RalfJung commented 5 years ago

Why are these crazy hacks involving the promoted necessary and what do they even do?

oli-obk commented 5 years ago

Oh I forgot, running the miri evaluator should not pop the final function, but instead "just" create a special allocation that contains all (reachable?) allocations from Memory and all other state required like block index + statement index. Returning a pointer to that allocation will cause the promoted to have that value and incremental to store all that data in the cache.

Before starting the miri evaluator the next time, we make incremental give us the old value (more hacks, yay!) and restore the state from that.

RalfJung commented 5 years ago

Wtf... you definitely are crazy.^^

theduke commented 5 years ago

I believe a moderately fast Rust REPL would do wonders for the Rust dev experience.

@oli-obk how useful and fast would a miri based repl be? Fast enough to provide utility vs eg re-running code in the playground?

Are your basic implementation suggestions from above still valid?
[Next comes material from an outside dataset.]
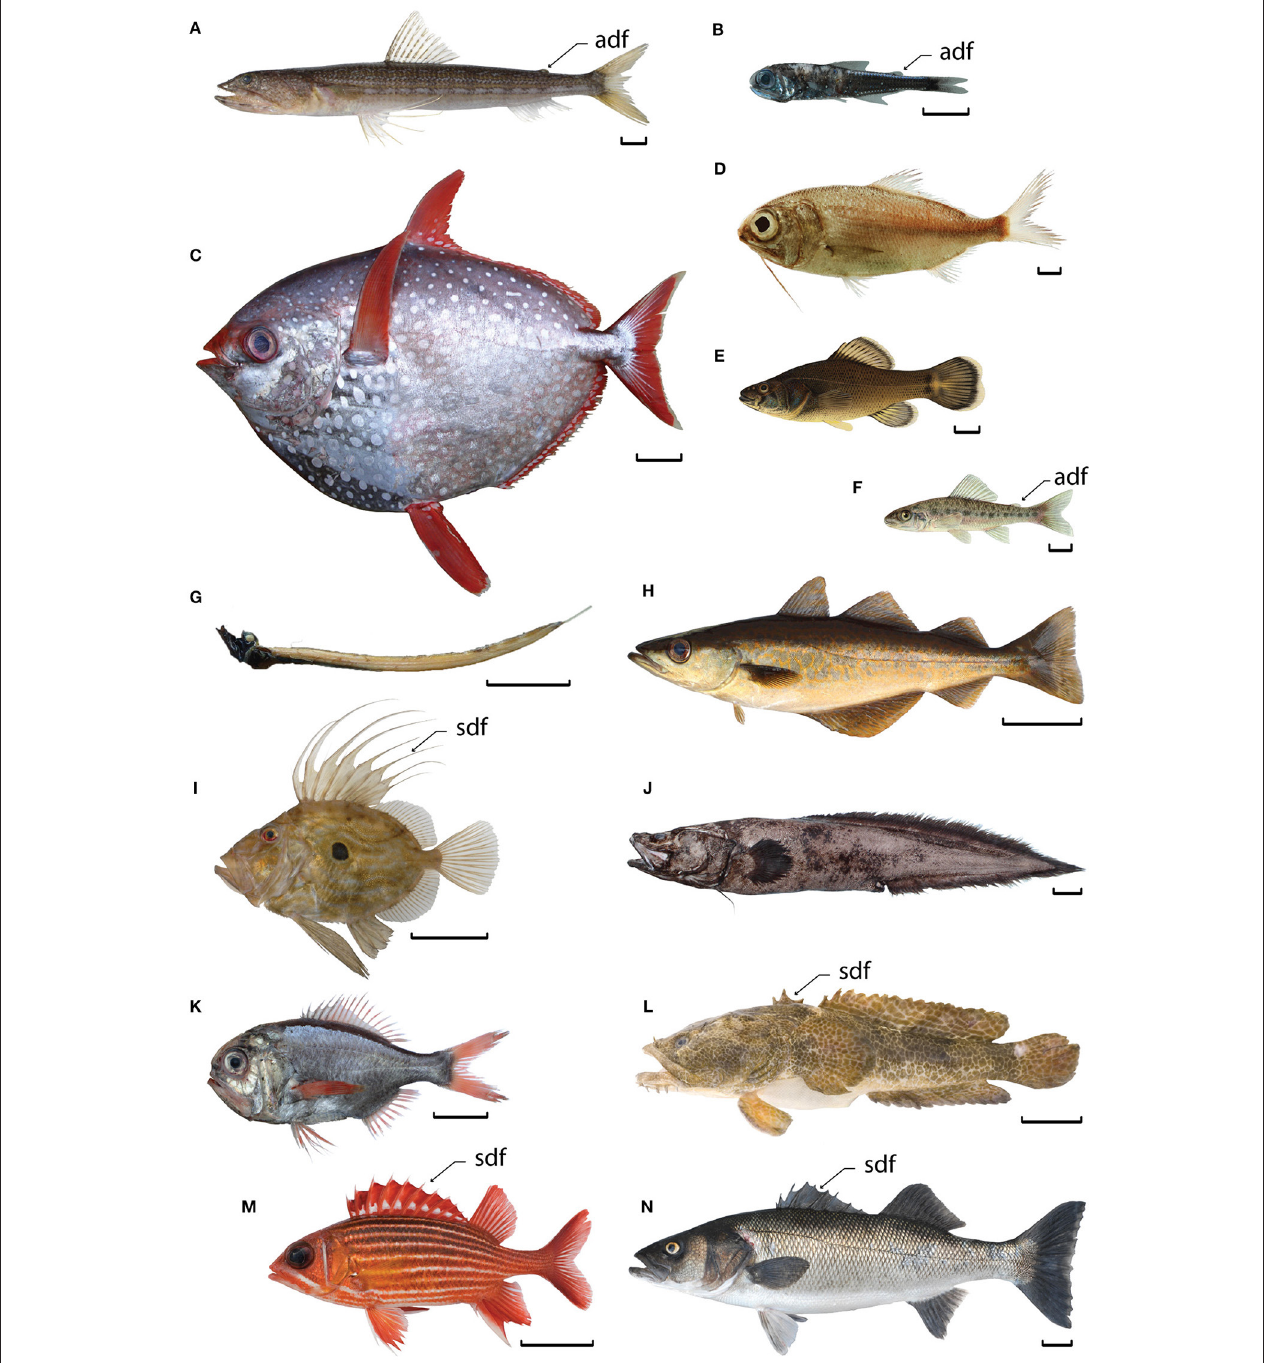
FIGURE 2 | Examples of species from the taxa studied. (A) Aulopiformes, Synodus saurus , MNHN/SBMC uncataloged. (B) Myctophiformes, Myctophum punctatum , MNHN/SBMC uncataloged. (C) Lampridiformes, Lampris guttatus , SBMC 2004-0006. (D) Polymixiiformes, Polymixia lowei , NOAA uncataloged. (E) Percopsiformes, Aphredoderus sayanus , painting. (F) Percopsiformes, Percopsis omiscomaycus , painting. (G) Stylephoriformes, Stylephorus chordatus , MNHN.IC.2004-1316. (H) Gadiformes, Pollachius pollachius , MNHN/SBMC uncataloged. (I) Zeiformes, Zeus faber , MNHN/SBMC uncataloged. (J) Ophidiiformes, Cataetyx laticeps , MNHN/SBMC uncataloged. (K) Beryciformes, Hoplostethus mediterraneus , MNHN/SBMC uncataloged. (L) Batrachoidiformes, Halobatrachus didactylus , MNHN/SBMC uncataloged. (M) Beryciformes, Sargocentron hastatum , MNHN 2013-0848. (N) Percomorpha, Dicentrarchus labrax , MNHN/SBMC uncataloged. Abbreviations: adf, adipose fin; sdf, spinous first dorsal fin. Scale bar equals 10 mm (A,B , D–F) , 50 mm (G–N) , 100 mm (C) . Sizes are based on specimen measurements, or on the “common length” measure given in FishBase (D-F). Photos D. Davesne (G), courtesy of Iglésias (2014) (A,B, H–N) , NOAA (D) and Wikimedia Commons (D,E)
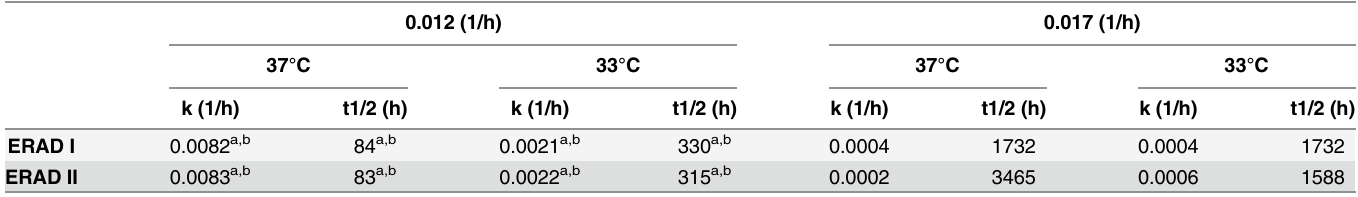
Table 3. Intracellular rht-PA half-accumulation time and accumulation constants at different temperatures and ERAD inhibition in the chemostat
If so I'm interested in giving this a try.

Also, could miri theoretically be used to build a debugger with breakpoints and the ability to run code at those breakpoints? (printing values, modifying local variables before continuing, ...)

oli-obk commented 5 years ago

how [..] fast would a miri based repl be?

around 100000 times slower than direct execution. Depends on the kind of things that are happening though.

Also, could miri theoretically be used to build a debugger with breakpoints and the ability to run code at those breakpoints? (printing values, modifying local variables before continuing, ...)

I has been used to build such a thing practically: https://github.com/oli-obk/priroda

We need to update it to the latest master branch though :)

nico-abram commented 5 years ago

How fast would it be compared to actually compiling the code, not just the direct execution?

BatmanAoD commented 4 years ago

I'm not sure how close this is to what you were envisioning, @oli-obk, but here's an approach aimed at making Rust usable in Jupyter notebooks: https://github.com/google/evcxr

bjorn3 commented 4 years ago

And there is going to be https://github.com/rust-lang/compiler-team/issues/213.

BatmanAoD commented 4 years ago

@bjorn3 Very cool! I did not know about that, actually.

zacps commented 3 years ago

What's the current status of this? Has it been superseded by the possibility of a cranelift backend?

ibraheemdev commented 3 years ago

Would a miri based REPL be faster than evcxr_repl? evcxr essentially writes user input to a crate and compiles that, saving previous results in a HashMap. Also, would a cranelift jit based REPL be more performant?

oli-obk commented 3 years ago

anything miri based will never be fast. But it would reduce duplication between the repl and miri since they can share lots of code.

RalfJung commented 3 years ago

I don't see why a repl would have lots of code in common with Miri?

oli-obk commented 3 years ago

well, if you do the interpretation on the MIR level, then you will end up with some sort of mir interpreter similar to the miri-engine. It could be implemented on something different (e.g. LLVM-IR) or just JIT the code, but then all the OS stuff still needs to get handled somehow, and that will probably be similar to what miri is doing.

RalfJung commented 3 years ago

Right but I don't see why a REPL would be based on interpretation, TBH.^^

oli-obk commented 3 years ago

True... So I guess we stop tracking this here and close this issue?

bjorn3 commented 3 years ago

The advantage of building a repl on top of miri is that it could run in the browser. Rustc can successfully be compiled to wasm32-wasi with a few small changes.

RalfJung commented 3 years ago

The playground can also run in the browser though... and honestly compiling and running this on a server will likely still be faster than running Miri in Wasm.^^

oli-obk commented 3 years ago

I'm going to go ahead and close this. Even if a REPL will be miri based, it's not necessary to track this here.

toothbrushes commented 2 years ago

@oli-obk is this being tracked anywhere else tho? I would love a Rust REPL, where y'all at? One idea is we could create a project, or zulip channel #project-repl

bjorn3 commented 2 years ago

Have you seen evcxr? It has both support for jupyter notebooks as well as a regular repl.